A doscientos pasos del puente, hicieron alto. El coche en que iba Lafayette llegó hasta ellos; abrieron sus filas, lo dejaron pasar y volvieron a cerrarse. En aquel momento se tocaban los dragones y la multitud; las mujeres huyeron con terror.
¿Qué sucedió en este minuto fatal? Nadie sabría decirlo. Fue el momento tenebroso en que chocan dos nubes. Unos dicen que por el lado del Arsenal se oyó una trompeta que tocaba a ataque, otros que un muchacho dio una puñalada a un dragón. El hecho es que se oyeron tres tiros; el primero mató al jefe del escuadrón, Cholet; el segundo mató a una vieja sorda que estaba cerrando una ventana en la calle Contrescape; el tercero quemó la charretera de un oficial. Una mujer gritó: «¡Empezamos demasiado pronto!», y de repente se vio por el lado del muelle Morland un escuadrón de dragones, que se había quedado en el cuartel, desembocar al galope, con el sable desnudo, por la calle Bassompierre y el bulevar Bourdon, y barrer todo lo que se le ponía delante.

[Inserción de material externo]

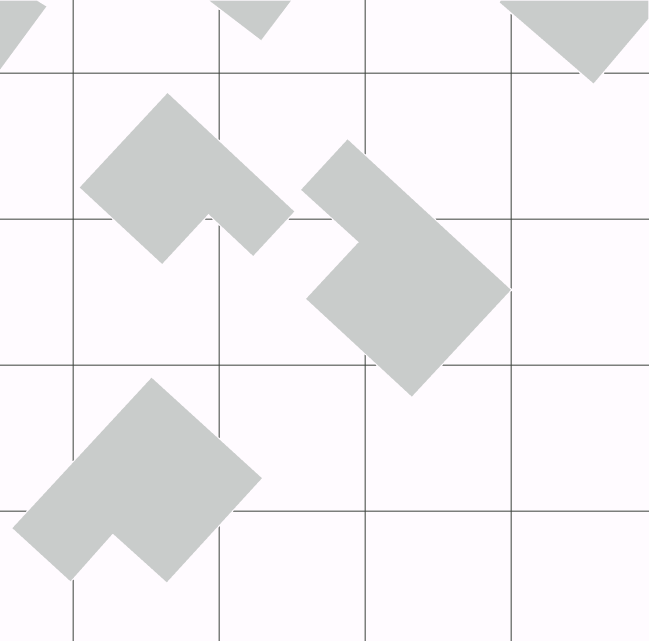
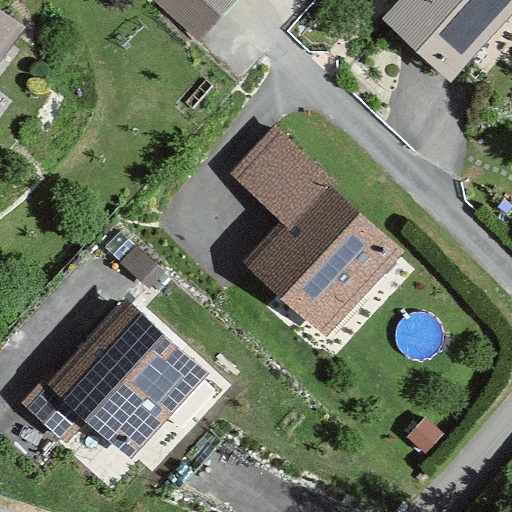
building: [79,92,295,265] -> none

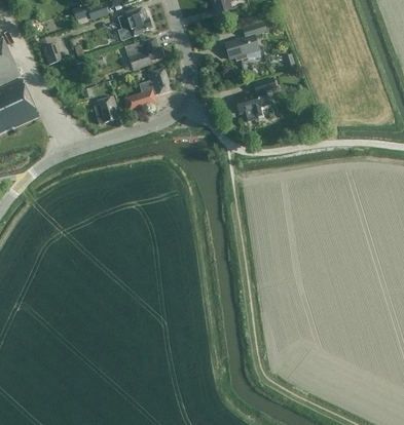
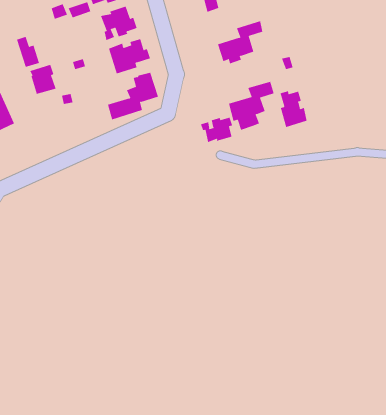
building: none -> [280,90,307,128]
building: [94,96,118,124] -> [30,64,56,94]
building: none -> [200,117,233,143]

Entonces se desencadena la tempestad, llueven las piedras, estalla el fuego; unos se precipitan por los ribazos y pasan el estrecho brazo del Sena, hoy cegado; las canteras de la isla Louviers, vasta ciudadela natural, se erizan de combatientes, se arrancan las estacas, se disparan pistoletazos, se bosqueja una barricada; los jóvenes rechazados pasan el puente de Austerlitz con el féretro a paso de carga y atacan a la guardia municipal; acuden los carabineros, los dragones acuchillan, la multitud se dispersa en todas direcciones, un rumor de guerra sale de los cuatro extremos de París. Se grita: «¡A las armas!», corren, tropiezan, huyen, resisten. La cólera impulsa el motín como el viento aumenta las llamas.